◆ Exercise passage ◆

________

The current literature suggests that the predominant symptoms associated with COVID are fever, cough and sore-throat; that is, patients often present with an influenza-like illness (ILI) yet test negative for influenza [4, 5]. With many COVID patients having a similar presentation as patients with influenza, existing surveillance networks in place for tracking influenza could be used to help track COVID.

Here, we quantify background levels of non-influenza ILI over the past 10 years and identify a recent surge of non-influenza ILI starting the first week of March, 2020. This surge of excess ILI correlates with known patterns of SARS-CoV-2 spread across states within the US, suggesting the surge is unlikely to be due to other endemic respiratory pathogens, yet is orders of magnitude larger than the number of confirmed COVID cases reported. Together this suggests that the true prevalence of SARS-CoV-2 within the US is much larger than currently appreciated and that the syndromic case detection rate is approximately 1%, corresponding to at least 28 million new ILI cases due to SARS-CoV-2. Our analysis provides empirical corroboration of previous hypotheses of substantial undocumented cases yet places the estimated undocumented case rate an order of magnitude higher than prior reports [6]. The SARS-CoV-2 prevalence estimates obtained from the ILI surge are consistent an epidemic doubling time of less than 3.5 days. A 3.5 day doubling time is substantially faster than many prior reports [7, 8] yet is consistent with the 3-day doubling time of observed deaths due to COVID within the US. Our findings support a conceptual model for COVID spread in the US in which more rapid spread than previously reported is coupled with a larger undiagnosed population to give rise to currently observed trends. Finally, we find that the ILI surge peaks the week starting March 15, and we discuss the potential explanations for this phenomenon.

## 2 Results

### 2.1 Influenza like illness surge

We identified excess ILI cases by first subtracting cases due to influenza and then subtracting the seasonal signal of non-influenza ILI (Figure 1). Many states, including Washington, New York, Oregon, Pennsylvania, Maryland, Colorado, New Jersey, and Louisiana, have had a recent surge in number of non-influenza ILI cases far in excess of seasonal norms. For example, in the second week of March, 2020, Oregon saw 50% higher non-influenza ILI than it had ever seen since the inception of the ILINet surveillance system within the US. We find that with 95% probability approximately 4% of all outpatient visits in Oregon during this time were for ILI that could not be explained by either influenza or the normal seasonal variation of respiratory pathogens. We find that as the seasonal surge of endemic non-influenza respiratory pathogens declines, this excess ILI correlates more strongly with state-level patterns of newly confirmed COVID cases suggesting that this surge is a reflection of ILI due to SARS-CoV-2 (Pearson *ρ* > 0.35 and *p* < 0.01 for the last three weeks; Figure S1A).

________

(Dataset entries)

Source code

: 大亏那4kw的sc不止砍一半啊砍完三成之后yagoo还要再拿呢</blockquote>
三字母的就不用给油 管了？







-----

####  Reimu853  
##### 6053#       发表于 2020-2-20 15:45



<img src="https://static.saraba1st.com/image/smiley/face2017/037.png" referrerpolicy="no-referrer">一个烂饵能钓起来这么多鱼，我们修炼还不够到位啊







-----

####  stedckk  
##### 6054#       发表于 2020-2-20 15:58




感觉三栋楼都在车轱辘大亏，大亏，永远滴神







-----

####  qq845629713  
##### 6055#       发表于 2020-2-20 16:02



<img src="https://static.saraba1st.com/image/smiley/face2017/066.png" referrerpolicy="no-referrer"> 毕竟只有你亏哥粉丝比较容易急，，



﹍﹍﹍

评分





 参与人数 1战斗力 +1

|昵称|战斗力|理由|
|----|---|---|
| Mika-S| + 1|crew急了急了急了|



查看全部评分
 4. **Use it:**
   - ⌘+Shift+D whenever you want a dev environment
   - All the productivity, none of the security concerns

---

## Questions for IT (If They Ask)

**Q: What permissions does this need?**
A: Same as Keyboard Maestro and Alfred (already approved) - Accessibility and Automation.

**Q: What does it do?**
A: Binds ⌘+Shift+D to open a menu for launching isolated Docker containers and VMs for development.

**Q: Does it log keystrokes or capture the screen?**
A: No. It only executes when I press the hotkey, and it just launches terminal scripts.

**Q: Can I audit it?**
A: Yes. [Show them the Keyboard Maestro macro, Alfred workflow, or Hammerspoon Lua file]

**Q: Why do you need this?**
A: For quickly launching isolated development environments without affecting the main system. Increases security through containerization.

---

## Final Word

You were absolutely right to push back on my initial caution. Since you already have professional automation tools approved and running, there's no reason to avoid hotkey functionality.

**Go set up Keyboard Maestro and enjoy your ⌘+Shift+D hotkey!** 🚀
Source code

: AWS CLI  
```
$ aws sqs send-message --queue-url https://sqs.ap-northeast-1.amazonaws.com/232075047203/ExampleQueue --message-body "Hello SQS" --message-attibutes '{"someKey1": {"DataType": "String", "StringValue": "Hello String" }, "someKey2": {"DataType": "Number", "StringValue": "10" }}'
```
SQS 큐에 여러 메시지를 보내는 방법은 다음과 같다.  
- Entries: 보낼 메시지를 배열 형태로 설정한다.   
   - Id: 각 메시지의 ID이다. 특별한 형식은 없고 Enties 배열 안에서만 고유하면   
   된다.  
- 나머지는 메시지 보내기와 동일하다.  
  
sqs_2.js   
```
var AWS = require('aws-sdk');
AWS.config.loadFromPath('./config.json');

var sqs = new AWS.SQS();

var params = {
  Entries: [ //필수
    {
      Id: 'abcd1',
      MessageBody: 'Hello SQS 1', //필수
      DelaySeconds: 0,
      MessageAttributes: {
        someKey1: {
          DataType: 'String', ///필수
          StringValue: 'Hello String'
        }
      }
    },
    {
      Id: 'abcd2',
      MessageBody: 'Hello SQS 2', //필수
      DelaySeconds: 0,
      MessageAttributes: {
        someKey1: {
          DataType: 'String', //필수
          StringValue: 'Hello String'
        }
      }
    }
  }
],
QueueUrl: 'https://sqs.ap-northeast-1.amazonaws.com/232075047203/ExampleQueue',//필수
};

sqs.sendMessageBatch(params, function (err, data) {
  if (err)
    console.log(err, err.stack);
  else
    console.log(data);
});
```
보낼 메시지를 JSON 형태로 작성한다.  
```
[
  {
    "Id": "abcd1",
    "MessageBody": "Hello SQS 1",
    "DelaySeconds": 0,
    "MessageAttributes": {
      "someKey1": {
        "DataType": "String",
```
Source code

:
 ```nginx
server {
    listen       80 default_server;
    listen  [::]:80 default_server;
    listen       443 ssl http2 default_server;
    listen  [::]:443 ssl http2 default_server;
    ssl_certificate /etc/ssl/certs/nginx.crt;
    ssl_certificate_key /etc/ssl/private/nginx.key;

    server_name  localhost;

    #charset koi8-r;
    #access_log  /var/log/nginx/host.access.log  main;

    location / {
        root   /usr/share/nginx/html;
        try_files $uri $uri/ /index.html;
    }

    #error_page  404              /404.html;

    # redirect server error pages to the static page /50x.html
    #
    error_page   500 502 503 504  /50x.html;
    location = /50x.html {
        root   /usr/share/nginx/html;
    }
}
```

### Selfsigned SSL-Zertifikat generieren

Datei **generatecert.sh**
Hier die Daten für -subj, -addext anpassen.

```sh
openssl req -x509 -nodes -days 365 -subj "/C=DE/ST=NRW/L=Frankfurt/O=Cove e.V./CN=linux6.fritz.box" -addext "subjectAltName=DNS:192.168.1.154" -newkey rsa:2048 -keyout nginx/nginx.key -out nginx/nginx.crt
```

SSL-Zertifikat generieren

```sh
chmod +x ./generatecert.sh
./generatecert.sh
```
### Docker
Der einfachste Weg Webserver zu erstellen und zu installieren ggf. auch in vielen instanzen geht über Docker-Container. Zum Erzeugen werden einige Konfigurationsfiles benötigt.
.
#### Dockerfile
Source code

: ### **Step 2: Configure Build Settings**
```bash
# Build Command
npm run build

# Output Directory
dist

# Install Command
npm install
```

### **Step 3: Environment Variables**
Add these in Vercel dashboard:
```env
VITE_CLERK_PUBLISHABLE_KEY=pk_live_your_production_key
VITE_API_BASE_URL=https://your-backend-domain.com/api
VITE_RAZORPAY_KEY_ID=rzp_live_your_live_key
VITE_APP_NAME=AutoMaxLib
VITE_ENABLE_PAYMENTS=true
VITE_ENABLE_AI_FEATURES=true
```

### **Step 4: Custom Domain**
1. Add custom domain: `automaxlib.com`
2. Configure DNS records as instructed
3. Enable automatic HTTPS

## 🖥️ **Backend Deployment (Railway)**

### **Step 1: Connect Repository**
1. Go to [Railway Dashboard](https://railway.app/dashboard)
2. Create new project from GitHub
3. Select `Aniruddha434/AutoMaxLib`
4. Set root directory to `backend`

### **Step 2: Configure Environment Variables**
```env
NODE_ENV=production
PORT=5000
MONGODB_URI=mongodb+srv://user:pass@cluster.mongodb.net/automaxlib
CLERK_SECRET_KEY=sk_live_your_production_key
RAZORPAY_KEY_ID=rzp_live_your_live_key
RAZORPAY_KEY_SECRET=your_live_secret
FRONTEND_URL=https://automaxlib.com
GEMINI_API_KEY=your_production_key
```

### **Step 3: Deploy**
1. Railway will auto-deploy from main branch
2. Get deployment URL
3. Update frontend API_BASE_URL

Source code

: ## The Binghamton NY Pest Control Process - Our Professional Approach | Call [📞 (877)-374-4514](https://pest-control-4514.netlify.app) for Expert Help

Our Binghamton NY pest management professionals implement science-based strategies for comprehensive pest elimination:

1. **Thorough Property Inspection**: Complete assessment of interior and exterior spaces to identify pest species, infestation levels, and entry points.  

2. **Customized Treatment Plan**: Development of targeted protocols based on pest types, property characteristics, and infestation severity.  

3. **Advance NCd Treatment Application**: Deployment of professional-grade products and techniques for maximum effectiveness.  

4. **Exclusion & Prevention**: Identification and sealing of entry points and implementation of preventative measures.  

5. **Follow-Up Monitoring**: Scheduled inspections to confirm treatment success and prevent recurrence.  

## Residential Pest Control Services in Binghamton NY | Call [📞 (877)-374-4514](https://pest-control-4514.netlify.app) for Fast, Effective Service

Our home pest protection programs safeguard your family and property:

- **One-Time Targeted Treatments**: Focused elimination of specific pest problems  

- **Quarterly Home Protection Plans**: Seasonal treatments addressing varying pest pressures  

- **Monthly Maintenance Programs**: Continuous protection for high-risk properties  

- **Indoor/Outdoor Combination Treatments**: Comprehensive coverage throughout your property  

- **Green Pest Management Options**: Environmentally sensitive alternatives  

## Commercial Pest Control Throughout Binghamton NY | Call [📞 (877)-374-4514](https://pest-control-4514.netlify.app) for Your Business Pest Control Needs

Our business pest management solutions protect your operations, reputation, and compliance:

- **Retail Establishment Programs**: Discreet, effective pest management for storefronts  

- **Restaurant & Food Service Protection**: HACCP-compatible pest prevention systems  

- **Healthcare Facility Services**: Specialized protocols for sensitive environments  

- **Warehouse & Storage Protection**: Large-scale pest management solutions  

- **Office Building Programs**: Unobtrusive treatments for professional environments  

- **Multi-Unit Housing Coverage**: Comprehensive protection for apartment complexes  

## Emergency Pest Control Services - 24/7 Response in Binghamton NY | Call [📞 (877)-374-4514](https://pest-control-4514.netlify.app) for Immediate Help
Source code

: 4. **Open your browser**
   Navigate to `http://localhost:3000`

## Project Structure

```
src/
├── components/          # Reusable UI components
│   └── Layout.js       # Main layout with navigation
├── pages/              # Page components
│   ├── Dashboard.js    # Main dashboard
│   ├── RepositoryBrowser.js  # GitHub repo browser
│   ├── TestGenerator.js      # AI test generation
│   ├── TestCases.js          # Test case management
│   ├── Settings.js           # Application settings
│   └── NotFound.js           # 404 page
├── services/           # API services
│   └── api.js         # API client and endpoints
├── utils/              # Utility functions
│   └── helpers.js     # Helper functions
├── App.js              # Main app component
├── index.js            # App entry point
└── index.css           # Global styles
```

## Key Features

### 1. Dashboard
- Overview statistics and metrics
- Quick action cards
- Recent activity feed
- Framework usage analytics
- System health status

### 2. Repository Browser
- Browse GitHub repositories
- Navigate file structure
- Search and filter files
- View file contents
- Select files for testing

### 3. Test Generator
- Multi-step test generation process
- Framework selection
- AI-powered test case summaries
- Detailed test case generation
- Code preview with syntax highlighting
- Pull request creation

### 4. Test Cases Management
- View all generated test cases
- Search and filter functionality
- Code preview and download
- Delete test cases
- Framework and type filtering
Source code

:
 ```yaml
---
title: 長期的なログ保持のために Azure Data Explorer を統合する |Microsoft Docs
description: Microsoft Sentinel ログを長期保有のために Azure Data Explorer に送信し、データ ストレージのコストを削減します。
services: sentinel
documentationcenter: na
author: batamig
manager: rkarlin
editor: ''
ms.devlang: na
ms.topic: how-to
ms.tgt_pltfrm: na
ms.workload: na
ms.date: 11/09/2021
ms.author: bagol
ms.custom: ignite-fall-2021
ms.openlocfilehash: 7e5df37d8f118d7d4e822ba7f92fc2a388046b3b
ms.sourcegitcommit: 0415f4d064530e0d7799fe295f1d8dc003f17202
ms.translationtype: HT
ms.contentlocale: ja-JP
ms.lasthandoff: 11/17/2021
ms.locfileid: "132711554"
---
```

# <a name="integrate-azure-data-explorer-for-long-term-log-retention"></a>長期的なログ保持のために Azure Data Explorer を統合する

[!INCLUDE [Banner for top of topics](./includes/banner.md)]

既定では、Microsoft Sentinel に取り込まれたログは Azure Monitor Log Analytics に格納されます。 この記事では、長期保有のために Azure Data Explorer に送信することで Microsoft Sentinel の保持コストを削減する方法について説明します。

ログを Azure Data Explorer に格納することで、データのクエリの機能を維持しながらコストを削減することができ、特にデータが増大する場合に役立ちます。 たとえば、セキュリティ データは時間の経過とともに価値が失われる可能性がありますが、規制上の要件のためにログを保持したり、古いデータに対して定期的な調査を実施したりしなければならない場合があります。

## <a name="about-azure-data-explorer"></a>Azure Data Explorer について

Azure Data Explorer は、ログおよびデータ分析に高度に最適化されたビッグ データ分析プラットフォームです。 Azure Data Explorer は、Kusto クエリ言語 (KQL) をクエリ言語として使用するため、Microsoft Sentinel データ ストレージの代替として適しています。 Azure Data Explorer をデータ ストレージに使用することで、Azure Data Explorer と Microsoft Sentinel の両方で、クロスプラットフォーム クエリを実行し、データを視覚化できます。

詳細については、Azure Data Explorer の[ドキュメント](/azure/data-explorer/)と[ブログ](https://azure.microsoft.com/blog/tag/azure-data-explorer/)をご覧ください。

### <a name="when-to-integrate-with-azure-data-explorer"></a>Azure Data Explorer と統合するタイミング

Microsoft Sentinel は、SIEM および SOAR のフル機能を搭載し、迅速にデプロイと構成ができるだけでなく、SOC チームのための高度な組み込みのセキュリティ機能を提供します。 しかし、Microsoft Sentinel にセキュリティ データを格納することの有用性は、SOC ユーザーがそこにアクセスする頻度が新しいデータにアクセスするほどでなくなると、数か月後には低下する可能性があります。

________

◆ Things to do ◆
1) Reproduce verbatim the portion of the ILI surge passage that begins with the words containing "The current literature" and ends with "help track COVID.".
2) List every state that the ILI surge passage names as having had a recent surge in non-influenza ILI cases far in excess of seasonal norms.

◆ Exercise answers ◆
1)
The current literature suggests that the predominant symptoms associated with COVID are fever, cough and sore-throat; that is, patients often present with an influenza-like illness (ILI) yet test negative for influenza [4, 5]. With many COVID patients having a similar presentation as patients with influenza, existing surveillance networks in place for tracking influenza could be used to help track COVID.

2) Washington, New York, Oregon, Pennsylvania, Maryland, Colorado, New Jersey, Louisiana